• [ASSIGNED TASK] Reproduce word for word the part of the article on inflation starting at "This article considers" and ending at "enterprise value frameworks.".

• [PASSAGE]
---------------

De- / In- / Biden- / Stag- / flation – what’s in a prefix?

August 2022

This article considers the impact on corporate treasuries of changes in the general level of prices, such as deflation and inflation, and, just as importantly, of the policy responses of central banks and Governments who are trying to manage price changes to modest inflation targets. The author concludes that corporate treasuries should differentiate between transitory and persistent drivers of inflation and adopt a strategic perspective to cut through the noise of day-to-day transactional volatility in interest rates, FX rates and commodity prices. The author also makes the case that the current implementation of ESG is inflationary and will remain so until ESG transitions from enterprise risk to enterprise value frameworks.

Be careful what you wish for

It was not that long ago that central banks and Governments collectively proclaimed to be waging the good fight against the pernicious effects of deflation. This fight was notionally waged for us. It was for our benefit that central banks and Governments unilaterally exercised their powers to implement extremely aggressive policy responses to combat not only deflation, but the mere absence of inflation. The impact of the effects on us, has not been described, explained, or quantified, to us. Nor has it been articulated how their respective policy responses alleviate the effects on us without causing harm to us. The policy silence has been deafening.

Since monetary and fiscal policy levers were aggressively and coincidentally pulled with the sole intention of creating inflation, I am surprised and bemused at the widespread shock that followed the realisation of inflation. After all, there was nothing subtle or nuanced in the policy responses. Central banks and Governments swung for the fence, saturation bombing the breadth and depth of the economy with extremely expansive monetary and fiscal policies until they got what they wanted. Or what they thought they wanted.

Be careful what you wish for. The very high levels of inflation these policies caused are equivalent to large and regressive taxation on voters, none of whom voted for it. In American colonial history, taxation without representation was called ‘tyranny’. C. S. Lewis observes that:

“ . . . a tyranny sincerely exercised for the good of its victims may be the most oppressive. It would be better to live under robber barons than under omnipotent moral busybodies. The robber baron’s cruelty may sometimes sleep, his cupidity may at some point be satiated; but those who torment us for our own good will torment us without end for they do so with the approval of their own conscience.”

---------------

• [MATERIAL PROVIDED]
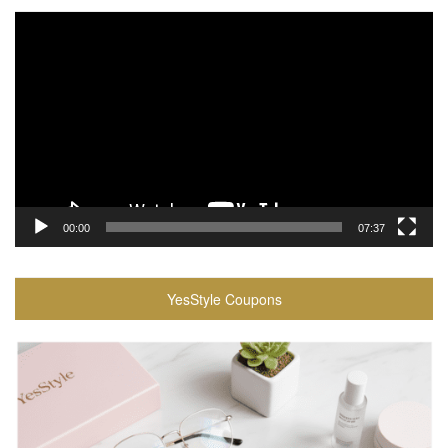
Video
Player
00:00
07:37
YesStyle Coupons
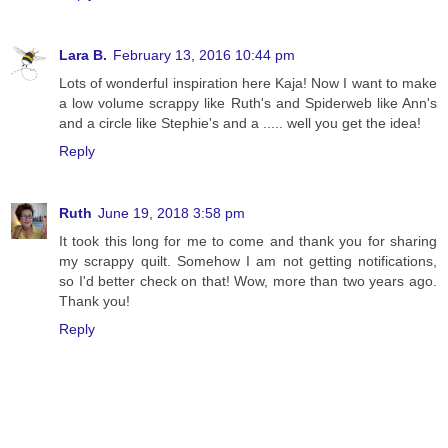
Lara B.
February 13, 2016 10:44 pm
Lots of wonderful inspiration here Kaja! Now I want to make
a low volume scrappy like Ruth's and Spiderweb like Ann's
and a circle like Stephie's and a ..... well you get the idea!
Reply
Ruth
June 19, 2018 3:58 pm
It took this long for me to come and thank you for sharing
my scrappy quilt. Somehow I am not getting notifications,
so I'd better check on that! Wow, more than two years ago.
Thank you!
Reply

---------------

• [WRITTEN RESPONSE]
This article considers the impact on corporate treasuries of changes in the general level of prices, such as deflation and inflation, and, just as importantly, of the policy responses of central banks and Governments who are trying to manage price changes to modest inflation targets. The author concludes that corporate treasuries should differentiate between transitory and persistent drivers of inflation and adopt a strategic perspective to cut through the noise of day-to-day transactional volatility in interest rates, FX rates and commodity prices. The author also makes the case that the current implementation of ESG is inflationary and will remain so until ESG transitions from enterprise risk to enterprise value frameworks.